ペンは剣よりも強く

日常と世相の記

情動の暴力

 今日は短く。
 5月2日、知床の遊覧船事故で亡くなった男性の告別式があり、会場には、一緒に乗船していた交際相手にプロポーズしようと準備し、渡せなかった手紙も置かれていたといいます。ここまではいいとして、テレビや新聞でその手紙の内容まで報道されていたのには驚きました。ここまでする必要があるのか疑問を感じます。報道する側は、「いや、遺族の許可はとってますから」とか、ひょっとしたら「これは遺族の意向ですから」と言うのかもしれません(「みんな見たいと思ってるくせに」と)。かりにそうだとしても、その手紙は私信であり、交際相手以外の誰かの目に触れるという前提があって書かれたものではありません。当人が亡くなったからプライバシーはもう関係ないと、公にしてよいものではないと思います。この男性や遺族に同情し、各々がさぞかし無念だったろうと思うのは自由です。しかし、手紙の具体的内容まで知らなければ共感し同情できないという話ではないはずです。

 ブログやTwitterなどSNSの世界が広がり、公私の垣根が再編されているようです。まったく知らない第三者の「内面」(公に向けた私心)をいつでも誰でも知りうる時代になって、こうしたことへの抵抗感がなくなっているのかもしれませんが、かりにそうであっても(むしろ、そうだからこそ)、死者の名誉やプライバシーの尊重、周りがもつべきデリカシーというか、死者に対する配慮心は必要なのだと思います。今回の報道は、死者の想いを無理矢理=暴力的に人目に晒したようで非常に後味の悪さが残ります。

 と言いながら、我がごとを振り返るに、母親が亡くなって遺品の整理をしていたら、母親が子どもの頃に書いたらしい日記が出てきて、この話を叔母(母親の妹)にしたところ、見たいというのでそのノートを渡してしまったのですが、あとで後悔して、程なく電話したところ「涙なしには読めなかった」と言われて、余計にしてはいけないことをしてしまった気分になりました。今でも家の中の片づけをしていると母親の手記(テレビの料理番組や健康番組のメモを含む備忘録)が出てくることがありますが、小生もふくめて家族についての機微な走り書きもあり、兄弟にも必要以上には触れないようにしています。もし、母親が何かの事件に巻き込まれて亡くなった人で、メディアの記者から何か故人を偲ぶ材料がないかと言われたと仮定しても、これらの日記や手記(備忘録)を公にできるかというと、小生にはさすがに無理です。

 喜怒哀楽や不安など、人間の一時的な感情の揺れを情動というようですが、人間の情動による行為に暴力性を感じる場面は他にもあります。
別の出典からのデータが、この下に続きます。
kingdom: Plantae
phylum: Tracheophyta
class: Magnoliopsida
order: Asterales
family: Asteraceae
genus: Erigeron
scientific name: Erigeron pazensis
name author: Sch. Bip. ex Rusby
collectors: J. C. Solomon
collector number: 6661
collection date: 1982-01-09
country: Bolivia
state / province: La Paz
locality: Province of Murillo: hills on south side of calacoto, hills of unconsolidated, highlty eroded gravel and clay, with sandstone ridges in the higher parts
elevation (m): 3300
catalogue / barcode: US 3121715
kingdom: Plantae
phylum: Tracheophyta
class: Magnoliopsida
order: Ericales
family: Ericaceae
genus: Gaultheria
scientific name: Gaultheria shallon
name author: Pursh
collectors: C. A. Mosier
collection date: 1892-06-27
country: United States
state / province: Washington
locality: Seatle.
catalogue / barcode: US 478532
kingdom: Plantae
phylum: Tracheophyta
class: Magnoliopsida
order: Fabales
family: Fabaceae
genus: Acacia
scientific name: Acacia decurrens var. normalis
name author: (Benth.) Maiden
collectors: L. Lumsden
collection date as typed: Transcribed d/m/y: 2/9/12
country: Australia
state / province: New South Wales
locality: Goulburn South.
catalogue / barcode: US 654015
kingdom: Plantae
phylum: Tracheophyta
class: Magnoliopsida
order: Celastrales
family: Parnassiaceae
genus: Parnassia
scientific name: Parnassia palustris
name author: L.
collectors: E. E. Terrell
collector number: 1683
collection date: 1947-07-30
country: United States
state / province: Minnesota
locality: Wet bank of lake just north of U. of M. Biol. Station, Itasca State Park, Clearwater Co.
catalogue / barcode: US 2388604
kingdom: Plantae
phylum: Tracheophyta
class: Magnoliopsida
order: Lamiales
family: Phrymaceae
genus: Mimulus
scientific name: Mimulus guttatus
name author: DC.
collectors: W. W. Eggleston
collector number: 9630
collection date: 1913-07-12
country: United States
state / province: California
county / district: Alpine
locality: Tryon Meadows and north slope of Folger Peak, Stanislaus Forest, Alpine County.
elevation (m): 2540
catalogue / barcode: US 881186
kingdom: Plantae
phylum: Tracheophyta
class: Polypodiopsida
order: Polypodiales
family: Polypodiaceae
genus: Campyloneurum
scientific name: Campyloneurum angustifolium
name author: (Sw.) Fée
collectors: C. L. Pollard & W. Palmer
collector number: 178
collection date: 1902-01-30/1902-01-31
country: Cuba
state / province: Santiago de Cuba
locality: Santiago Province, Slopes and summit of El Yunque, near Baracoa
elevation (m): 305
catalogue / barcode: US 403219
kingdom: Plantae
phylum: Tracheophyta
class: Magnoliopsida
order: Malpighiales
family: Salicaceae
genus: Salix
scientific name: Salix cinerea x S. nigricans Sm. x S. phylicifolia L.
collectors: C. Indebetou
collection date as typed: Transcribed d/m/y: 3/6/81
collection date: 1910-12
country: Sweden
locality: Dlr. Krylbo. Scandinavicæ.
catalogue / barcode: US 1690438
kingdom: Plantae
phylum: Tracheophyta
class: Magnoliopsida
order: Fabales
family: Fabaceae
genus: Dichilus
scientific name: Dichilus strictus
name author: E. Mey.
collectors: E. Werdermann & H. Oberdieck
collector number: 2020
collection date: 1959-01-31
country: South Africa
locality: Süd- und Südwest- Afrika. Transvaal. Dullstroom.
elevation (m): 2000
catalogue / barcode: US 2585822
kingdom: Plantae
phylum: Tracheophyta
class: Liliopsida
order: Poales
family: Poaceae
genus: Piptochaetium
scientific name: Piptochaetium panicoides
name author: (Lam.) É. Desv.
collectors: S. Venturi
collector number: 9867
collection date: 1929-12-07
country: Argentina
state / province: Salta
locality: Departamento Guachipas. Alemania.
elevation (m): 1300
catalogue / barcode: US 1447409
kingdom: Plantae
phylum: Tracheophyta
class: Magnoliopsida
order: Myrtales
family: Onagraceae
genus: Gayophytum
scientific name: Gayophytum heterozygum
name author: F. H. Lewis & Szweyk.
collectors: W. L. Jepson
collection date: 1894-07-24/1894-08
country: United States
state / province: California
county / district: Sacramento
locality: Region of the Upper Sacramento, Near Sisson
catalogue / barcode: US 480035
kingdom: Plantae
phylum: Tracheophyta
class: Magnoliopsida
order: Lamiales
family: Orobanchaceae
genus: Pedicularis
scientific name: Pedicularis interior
不慮の事故で亡くなった方へ花をたむける行為、これは否定すべきこととは全然思わないのですが、事故などの「現場」となった場所に山と積まれた花束は、小生にとっては異様に映ります。2年前、京都アニメーションの放火事件で多数のスタッフが亡くなったとき、毎日毎日弔問に訪れる人たちによって花束が積み上がる情景が報道されていました。弔いたいという気持ちはわかりますが、なぜ何をおいても花束なのか。静かに手を合わせるとか、黙祷するだけではダメなのか。
 花束も人の気持ちであり、そのまま野ざらしというわけにいかないでしょうから(よくはわかりませんが)、誰かが「管理」することになるのでしょう。京都アニメーションの事件の場合、社員の方でしょうか、大量の花束を毎日毎日けなげにどこか別の所に移していたようですが、事件に遭遇して悲しみの中にある側に、あえて必要のない仕事を押しつけているのではないかと思います。しかし、弔意を御旗にして、私も私もと、大勢で後から後から押しかける。ここにも「暴力」が隠れていないかという気がします。

 暴力自体、そもそも情動的なものでしょうが、暴力を使う側には、だいたい一方的な思い込みや独善が幅をきかせています。相手も自分と同じと思って顔を思い浮かべれば、多くの場合は、「戻って」こられると思うのです。